— Тогда это ещё одна причина, почему тебе нельзя оставаться одной!
Лилиан молчала. «Борис, — подумала она. — Борис бы меня понял. Клерфэ вдруг заговорил так же, как он. Но он — не Борис». — Не пойти ли нам за «Джузеппе»? — спросила она.
— Я могу подогнать его сам. Подождешь меня здесь?
— Конечно.
— Когда ты собираешься ехать на Ривьеру? Скоро?
— Да, скоро.
Клерфэ продолжал стоять у неё за спиной. — У меня там есть крошечный домишко, почти халупа.
Лилиан увидела в зеркале лицо Клерфэ и руки, обнявшие её за плечи. — В тебе открываются совершенно неожиданные качества.
— Дом можно перестроить, — сказал Клерфэ.
— А продать не можешь?
— Сначала всё же взгляни на него.
— Хорошо, — сказала вдруг Лилиан с каким-то нетерпением. — Когда будешь в отеле, пришли сюда мои чемоданы.
— Я захвачу их с собой.
Клерфэ ушел. Лилиан продолжала сидеть и смотреть на догорающий закат. На берегу сгорбившись сидели рыбаки. Двое клошаров устроились поужинать на парапете набережной.

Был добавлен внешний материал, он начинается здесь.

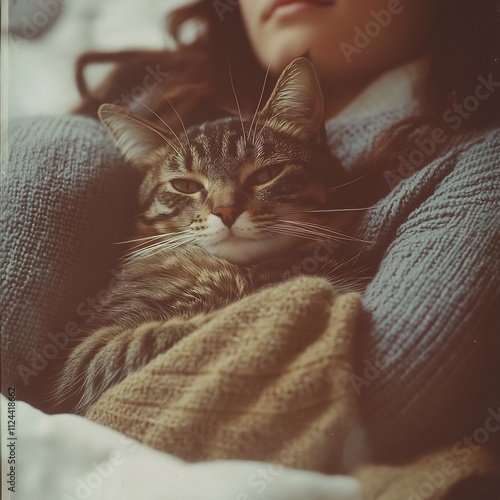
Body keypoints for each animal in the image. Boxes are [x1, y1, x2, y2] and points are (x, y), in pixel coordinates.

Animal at [55, 57, 368, 414]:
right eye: (185, 185)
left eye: (267, 175)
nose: (226, 211)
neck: (242, 274)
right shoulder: (87, 355)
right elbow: (189, 330)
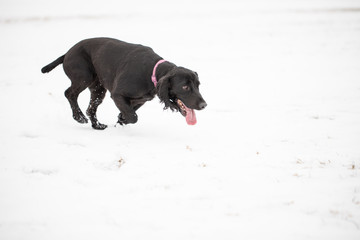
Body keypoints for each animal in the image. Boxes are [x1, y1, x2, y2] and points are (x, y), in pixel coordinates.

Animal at [41, 38, 207, 129]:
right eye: (185, 87)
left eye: (198, 85)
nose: (203, 105)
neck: (152, 71)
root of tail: (67, 53)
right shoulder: (117, 94)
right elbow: (133, 117)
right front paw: (123, 119)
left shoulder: (140, 100)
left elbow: (129, 112)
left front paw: (121, 119)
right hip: (83, 77)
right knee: (69, 93)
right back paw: (79, 117)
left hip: (98, 89)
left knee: (91, 108)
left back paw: (97, 126)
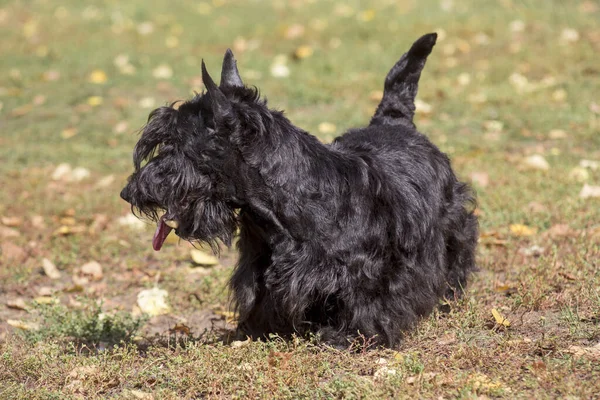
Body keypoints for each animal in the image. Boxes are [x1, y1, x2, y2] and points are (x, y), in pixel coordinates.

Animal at [120, 33, 478, 346]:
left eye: (175, 144)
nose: (128, 193)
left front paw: (350, 337)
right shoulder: (259, 269)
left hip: (453, 222)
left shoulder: (369, 270)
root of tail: (394, 121)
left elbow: (368, 301)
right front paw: (257, 330)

«Какие странные пути выбирает иногда то, что мы называем любовью, — думала она. — Кажется, Левалли как-то сказал, что за спиной каждой юной красавицы, мнящей себя вакханкой, всегда видна тень обычной домохозяйки, а за спиной улыбающегося сердцееда — будущий обыватель, мечтающий только о собственности». «Нет, это не для меня», — подумала Лилиан. «Но что это вдруг случилось с Клерфэ? Разве она полюбила его не за то, что он ценил каждое мгновение, словно оно было последним в его жизни? Тулуза!» Она вдруг рассмеялась. Лилиан никогда не хотела говорить о своей болезни, считая, что больной всегда чем-то отталкивает от себя здорового человека; но сейчас она чувствовала, что бывает и наоборот: здоровый может казаться больному вульгарным, как какой-нибудь нувориш — обедневшему аристократу. У неё было такое чувство, словно Клерфэ бросил её сегодня каким-то странным образом, а сам перешел на ту сторону, где было широко и просторно и которая была недосягаема для неё. Он перестал быть потерянным человеком; у него вдруг появилось будущее. «Неужели я именно поэтому вернулась к нему», — подумала Лилиан и почувствовала, к своему удивлению, что тихонько плачет, но при этом она не чувствовала себя несчастной. Ей только хотелось удержать всё это подольше.
Клерфэ вернулся с чемоданами в руках. — Не пойму, как ты могла так долго выдержать без своих вещей?
— Я заказала себе новые. С платьями вопрос решается просто.
Лилиан говорила неправду, но ей вдруг пришло в голову, что на то есть причина и даже двойная: прежде всего ей надо было отпраздновать расставание с той жизнью в Венеции, и, кроме того, ей хотелось транжирить деньги, чтобы выразить свой протест против предложения Клерфэ жениться на ней и перебраться в Тулузу.
— А не подарить ли тебе пару платьев? — спросил Клерфэ. — Я ведь сейчас весьма богат.
— Хочешь купить мне свадебный наряд, как с картинок Руссо?
— Совсем наоборот. В честь твоей поездки в Венецию!
— Раз так, можешь подарить мне одно платье. А куда мы пойдем сегодня вечером? В Булонском лесу уже можно посидеть, там уже не холодно?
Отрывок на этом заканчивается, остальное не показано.